Purtroppo questo, nei fatti, si è dimostrato un fallimento: c’è stato un accordo sul nucleare nel 2015, ma è stato stracciato dagli Stati Uniti. Ci sono ancora gruppi politici in Iran che non hanno imparato da questa esperienza e pensano che con un approccio più assertivo potrebbe migliorare la situazione economica. Le sanzioni pesano fortemente sul popolo.
Per quanto concerne il codice di abbigliamento, non è una questione così semplice da definire: non doversi più coprire i capelli basterà? Oppure bisognerà arrivare a quella permissività che c’è oggi in Occidente?

La maggioranza delle donne iraniane vuole delle norme sul codice di abbigliamento che prevedano di coprirsi anche il capo?

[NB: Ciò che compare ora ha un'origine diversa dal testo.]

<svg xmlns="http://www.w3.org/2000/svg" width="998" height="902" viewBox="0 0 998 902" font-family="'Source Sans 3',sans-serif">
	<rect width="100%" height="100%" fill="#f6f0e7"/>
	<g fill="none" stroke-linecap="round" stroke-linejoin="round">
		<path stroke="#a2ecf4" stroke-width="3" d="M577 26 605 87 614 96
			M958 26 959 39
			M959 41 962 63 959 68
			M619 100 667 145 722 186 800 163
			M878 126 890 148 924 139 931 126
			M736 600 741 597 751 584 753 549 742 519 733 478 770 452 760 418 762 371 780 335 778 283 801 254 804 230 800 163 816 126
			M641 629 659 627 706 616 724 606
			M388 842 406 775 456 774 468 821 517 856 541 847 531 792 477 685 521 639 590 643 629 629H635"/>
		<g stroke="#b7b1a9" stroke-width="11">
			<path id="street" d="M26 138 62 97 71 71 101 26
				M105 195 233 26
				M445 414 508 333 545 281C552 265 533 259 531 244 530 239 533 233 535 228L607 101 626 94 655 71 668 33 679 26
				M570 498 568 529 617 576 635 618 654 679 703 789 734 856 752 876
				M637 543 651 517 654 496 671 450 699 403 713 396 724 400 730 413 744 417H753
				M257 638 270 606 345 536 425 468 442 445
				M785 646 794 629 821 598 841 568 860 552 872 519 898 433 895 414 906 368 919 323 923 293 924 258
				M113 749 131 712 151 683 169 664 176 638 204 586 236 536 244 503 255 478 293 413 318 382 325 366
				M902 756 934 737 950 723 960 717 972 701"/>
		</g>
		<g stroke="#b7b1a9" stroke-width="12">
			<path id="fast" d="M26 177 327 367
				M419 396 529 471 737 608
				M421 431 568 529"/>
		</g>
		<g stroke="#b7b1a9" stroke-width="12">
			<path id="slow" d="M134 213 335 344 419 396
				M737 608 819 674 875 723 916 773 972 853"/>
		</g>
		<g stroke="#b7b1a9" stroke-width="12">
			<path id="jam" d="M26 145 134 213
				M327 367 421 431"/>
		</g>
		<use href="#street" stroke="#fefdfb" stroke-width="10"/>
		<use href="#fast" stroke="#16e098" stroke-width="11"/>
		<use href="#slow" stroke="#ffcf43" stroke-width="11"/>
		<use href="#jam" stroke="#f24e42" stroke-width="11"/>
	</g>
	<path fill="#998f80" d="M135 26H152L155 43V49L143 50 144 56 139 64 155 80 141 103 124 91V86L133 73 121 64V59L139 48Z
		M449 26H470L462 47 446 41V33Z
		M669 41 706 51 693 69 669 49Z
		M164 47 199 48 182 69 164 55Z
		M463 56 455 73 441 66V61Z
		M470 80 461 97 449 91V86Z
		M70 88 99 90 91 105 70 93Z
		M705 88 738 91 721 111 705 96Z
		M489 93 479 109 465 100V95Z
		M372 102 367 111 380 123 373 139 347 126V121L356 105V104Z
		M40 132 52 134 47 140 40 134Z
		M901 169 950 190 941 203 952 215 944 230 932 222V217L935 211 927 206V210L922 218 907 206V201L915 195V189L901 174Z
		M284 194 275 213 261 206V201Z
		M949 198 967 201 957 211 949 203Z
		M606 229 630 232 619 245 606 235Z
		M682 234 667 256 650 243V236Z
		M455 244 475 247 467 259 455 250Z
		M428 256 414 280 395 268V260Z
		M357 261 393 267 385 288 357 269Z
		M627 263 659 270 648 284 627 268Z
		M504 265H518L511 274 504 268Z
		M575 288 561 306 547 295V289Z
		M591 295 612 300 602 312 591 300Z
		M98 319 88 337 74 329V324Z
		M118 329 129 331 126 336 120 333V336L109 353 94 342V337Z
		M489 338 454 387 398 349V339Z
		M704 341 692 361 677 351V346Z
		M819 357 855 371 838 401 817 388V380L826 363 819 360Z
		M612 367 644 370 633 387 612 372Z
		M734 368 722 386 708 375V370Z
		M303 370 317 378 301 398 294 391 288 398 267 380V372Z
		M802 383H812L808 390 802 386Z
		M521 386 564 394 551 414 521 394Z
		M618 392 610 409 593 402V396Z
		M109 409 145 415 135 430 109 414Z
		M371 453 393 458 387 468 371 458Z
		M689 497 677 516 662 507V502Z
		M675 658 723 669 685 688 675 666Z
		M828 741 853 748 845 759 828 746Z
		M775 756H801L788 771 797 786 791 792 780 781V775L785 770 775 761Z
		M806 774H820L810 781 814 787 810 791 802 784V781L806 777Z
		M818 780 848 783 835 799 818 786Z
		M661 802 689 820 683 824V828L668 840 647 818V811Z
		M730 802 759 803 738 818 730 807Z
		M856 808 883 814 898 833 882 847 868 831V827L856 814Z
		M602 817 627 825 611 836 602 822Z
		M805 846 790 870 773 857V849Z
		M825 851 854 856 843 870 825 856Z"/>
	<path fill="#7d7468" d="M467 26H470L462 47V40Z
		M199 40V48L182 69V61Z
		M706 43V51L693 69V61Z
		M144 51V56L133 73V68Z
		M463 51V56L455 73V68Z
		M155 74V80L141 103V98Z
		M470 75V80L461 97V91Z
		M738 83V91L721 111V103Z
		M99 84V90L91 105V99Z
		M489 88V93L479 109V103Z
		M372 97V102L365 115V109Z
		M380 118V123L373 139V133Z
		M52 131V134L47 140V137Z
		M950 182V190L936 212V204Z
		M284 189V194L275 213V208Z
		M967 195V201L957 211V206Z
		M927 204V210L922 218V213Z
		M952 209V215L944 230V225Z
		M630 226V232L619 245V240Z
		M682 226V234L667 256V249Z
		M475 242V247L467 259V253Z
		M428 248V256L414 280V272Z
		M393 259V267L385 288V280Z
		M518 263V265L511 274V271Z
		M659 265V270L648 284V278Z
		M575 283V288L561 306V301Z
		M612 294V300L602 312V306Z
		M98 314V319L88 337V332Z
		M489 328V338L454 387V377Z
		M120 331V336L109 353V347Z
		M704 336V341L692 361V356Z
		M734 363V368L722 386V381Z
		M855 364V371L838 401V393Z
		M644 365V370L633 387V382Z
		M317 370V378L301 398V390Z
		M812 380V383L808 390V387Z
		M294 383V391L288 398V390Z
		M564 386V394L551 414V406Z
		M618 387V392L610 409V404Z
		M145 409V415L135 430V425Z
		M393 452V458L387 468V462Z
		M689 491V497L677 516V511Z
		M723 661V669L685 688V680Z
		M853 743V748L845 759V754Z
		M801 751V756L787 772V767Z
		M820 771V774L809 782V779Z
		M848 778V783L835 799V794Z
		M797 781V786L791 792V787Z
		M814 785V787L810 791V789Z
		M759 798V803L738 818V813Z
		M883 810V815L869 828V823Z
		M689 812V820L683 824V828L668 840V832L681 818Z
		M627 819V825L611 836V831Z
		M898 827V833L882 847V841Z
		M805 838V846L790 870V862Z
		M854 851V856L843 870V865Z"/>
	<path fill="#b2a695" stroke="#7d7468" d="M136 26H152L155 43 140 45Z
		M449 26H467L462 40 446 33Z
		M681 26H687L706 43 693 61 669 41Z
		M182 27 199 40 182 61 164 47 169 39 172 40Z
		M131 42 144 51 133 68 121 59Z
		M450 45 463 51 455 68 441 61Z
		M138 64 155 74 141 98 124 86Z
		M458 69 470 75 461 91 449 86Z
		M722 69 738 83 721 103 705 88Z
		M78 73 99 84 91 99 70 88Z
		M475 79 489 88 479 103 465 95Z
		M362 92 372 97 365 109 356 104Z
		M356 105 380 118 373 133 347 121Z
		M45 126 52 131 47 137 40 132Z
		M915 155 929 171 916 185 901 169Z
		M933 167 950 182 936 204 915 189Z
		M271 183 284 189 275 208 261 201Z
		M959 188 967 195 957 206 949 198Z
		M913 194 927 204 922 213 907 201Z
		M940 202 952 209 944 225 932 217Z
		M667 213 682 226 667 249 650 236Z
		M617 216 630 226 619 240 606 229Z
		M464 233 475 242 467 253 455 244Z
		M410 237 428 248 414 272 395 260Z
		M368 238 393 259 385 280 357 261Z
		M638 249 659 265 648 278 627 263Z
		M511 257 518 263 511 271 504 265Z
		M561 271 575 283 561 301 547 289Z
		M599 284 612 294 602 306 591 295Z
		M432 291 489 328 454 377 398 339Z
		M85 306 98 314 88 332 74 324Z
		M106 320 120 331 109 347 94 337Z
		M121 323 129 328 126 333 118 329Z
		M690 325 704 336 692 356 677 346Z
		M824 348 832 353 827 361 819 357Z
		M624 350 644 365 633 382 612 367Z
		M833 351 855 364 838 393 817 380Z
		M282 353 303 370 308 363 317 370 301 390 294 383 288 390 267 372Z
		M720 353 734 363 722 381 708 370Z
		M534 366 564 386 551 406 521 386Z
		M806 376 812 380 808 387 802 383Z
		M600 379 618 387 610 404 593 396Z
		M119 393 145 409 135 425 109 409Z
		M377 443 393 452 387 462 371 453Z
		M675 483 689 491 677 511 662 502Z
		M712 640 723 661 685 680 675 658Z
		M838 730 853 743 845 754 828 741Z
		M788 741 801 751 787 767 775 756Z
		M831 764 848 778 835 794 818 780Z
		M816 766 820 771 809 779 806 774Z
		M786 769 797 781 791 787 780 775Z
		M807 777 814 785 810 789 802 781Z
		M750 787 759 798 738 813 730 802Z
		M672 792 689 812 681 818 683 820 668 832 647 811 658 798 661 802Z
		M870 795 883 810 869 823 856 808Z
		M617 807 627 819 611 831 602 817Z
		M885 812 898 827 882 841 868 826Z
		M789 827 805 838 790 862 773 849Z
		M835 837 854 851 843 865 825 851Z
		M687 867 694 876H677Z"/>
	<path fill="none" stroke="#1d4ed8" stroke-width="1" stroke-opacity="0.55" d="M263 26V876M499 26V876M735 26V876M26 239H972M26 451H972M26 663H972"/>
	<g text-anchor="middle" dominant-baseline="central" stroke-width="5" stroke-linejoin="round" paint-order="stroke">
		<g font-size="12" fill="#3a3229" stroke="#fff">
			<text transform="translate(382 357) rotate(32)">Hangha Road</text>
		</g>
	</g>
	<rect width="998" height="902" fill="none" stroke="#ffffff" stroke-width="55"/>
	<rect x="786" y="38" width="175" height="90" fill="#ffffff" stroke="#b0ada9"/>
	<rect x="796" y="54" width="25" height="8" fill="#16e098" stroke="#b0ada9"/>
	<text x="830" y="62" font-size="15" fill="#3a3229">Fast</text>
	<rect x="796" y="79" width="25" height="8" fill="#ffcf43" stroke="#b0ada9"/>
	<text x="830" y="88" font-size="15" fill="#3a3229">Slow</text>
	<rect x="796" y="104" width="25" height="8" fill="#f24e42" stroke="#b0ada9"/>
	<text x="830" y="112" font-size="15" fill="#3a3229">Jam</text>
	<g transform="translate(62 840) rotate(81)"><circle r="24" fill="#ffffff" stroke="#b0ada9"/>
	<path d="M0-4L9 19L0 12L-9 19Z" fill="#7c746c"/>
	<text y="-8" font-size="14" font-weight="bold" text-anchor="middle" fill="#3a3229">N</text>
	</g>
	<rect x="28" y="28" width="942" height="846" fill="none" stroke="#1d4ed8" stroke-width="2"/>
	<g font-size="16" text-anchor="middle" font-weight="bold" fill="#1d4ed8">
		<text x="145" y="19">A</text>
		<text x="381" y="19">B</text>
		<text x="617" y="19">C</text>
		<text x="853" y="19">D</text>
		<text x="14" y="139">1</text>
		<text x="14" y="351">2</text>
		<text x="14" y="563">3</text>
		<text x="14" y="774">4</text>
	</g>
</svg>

Come spesso sottolineo in tutti gli Stati vigono delle norme sul codice di abbigliamento, non è che una persona una mattina possa svegliarsi e decidere di essere libera di uscire in mutande o nudo. Tuttavia ci sono differenze riguardo a quali debbano essere i limiti alla libertà degli individui di vestirsi (o svestirsi); queste divergenze sono dovute a vari fattori, tra cui l’identità culturale e religiosa di un popolo.
Il sostegno popolare alla legge iraniana sul codice di abbigliamento è stato ribadito in un sondaggio nazionale del 2014 che ha raccolto dati da tutte le province del Paese: più del 53% della popolazione era d’accordo con la legge, il 25% era neutrale e solo il 22% si diceva contrario.